Zu Beginn der 1990er Jahre litten weltweit 842 Millionen Menschen Hunger, zwischen 2003 und 2005 waren es 846 Millionen, also Stagnation auf hohem Niveau. Bisher. Seit knapp zwei Jahren hat sich die Lage jedoch dramatisch verschlimmert. 2007 hungerten bereits 923 Millionen Menschen und in diesem Jahr rechnet die FAO nochmals mit einer Zunahme um 75 Millionen. Täglich sterben 25.000 Menschen an den Folgen der Unterernährung und allein am heutigen Welthungertag werden 13.700 Kinder verhungern.

"Der verheerende Effekt der hohen Nahrungsmittelpreise auf die Zahl der Hungernden verdichtet sich zu einem sehr besorgniserregenden Langfrist-Trend", meint der stellvertretende FAO-Generalsekretär für Wirtschaftliche und Soziale Entwicklung, Hafez Ghanem. “Während die Welt reicher wird und mehr Nahrungsmittel als je zuvor im letzten Jahrzehnt produziert wächst der Hunger."

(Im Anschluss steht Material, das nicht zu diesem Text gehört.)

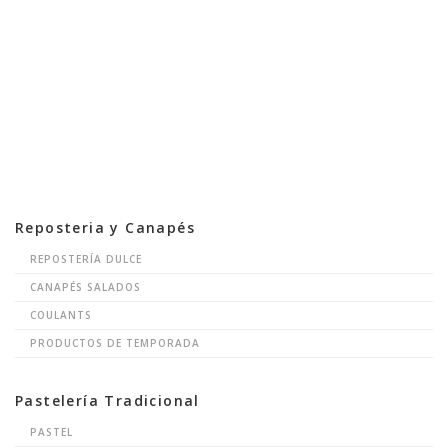
Reposteria y Canapés
REPOSTERÍA DULCE
CANAPÉS SALADOS
COULANTS
PRODUCTOS DE TEMPORADA
Pastelería Tradicional
PASTEL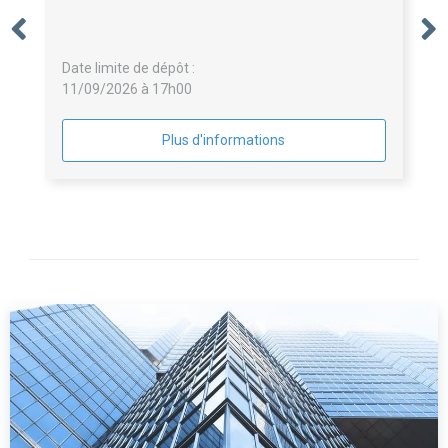
Date limite de dépôt :
11/09/2026 à 17h00
Plus d'informations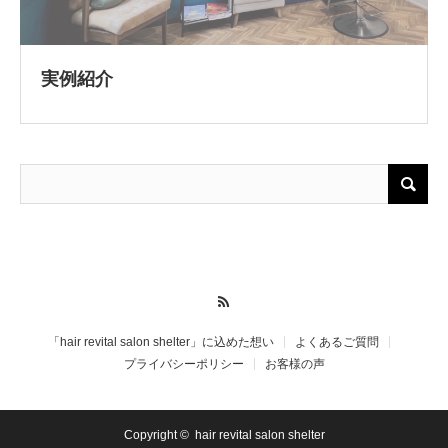
実例紹介
RSS
「hair revital salon shelter」に込めた想い
よくあるご質問
プライバシーポリシー
お客様の声
Copyright ©
hair revital salon shelter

Einer der Gründe für den Preisanstieg ist die zunehmende Umwandlung von Nahrungsmitteln in Treibstoffe. Rund zwei Prozent des weltweiten Kraftstoffverbrauchs wächst inzwischen auf den Äckern. Vor diesem Hintergrund haben verschiedene Umweltorganisationen und Entwicklungspolitische Gruppen heute gegen die Förderung des Agrarsprits durch EU und Bundesregierung protestiert.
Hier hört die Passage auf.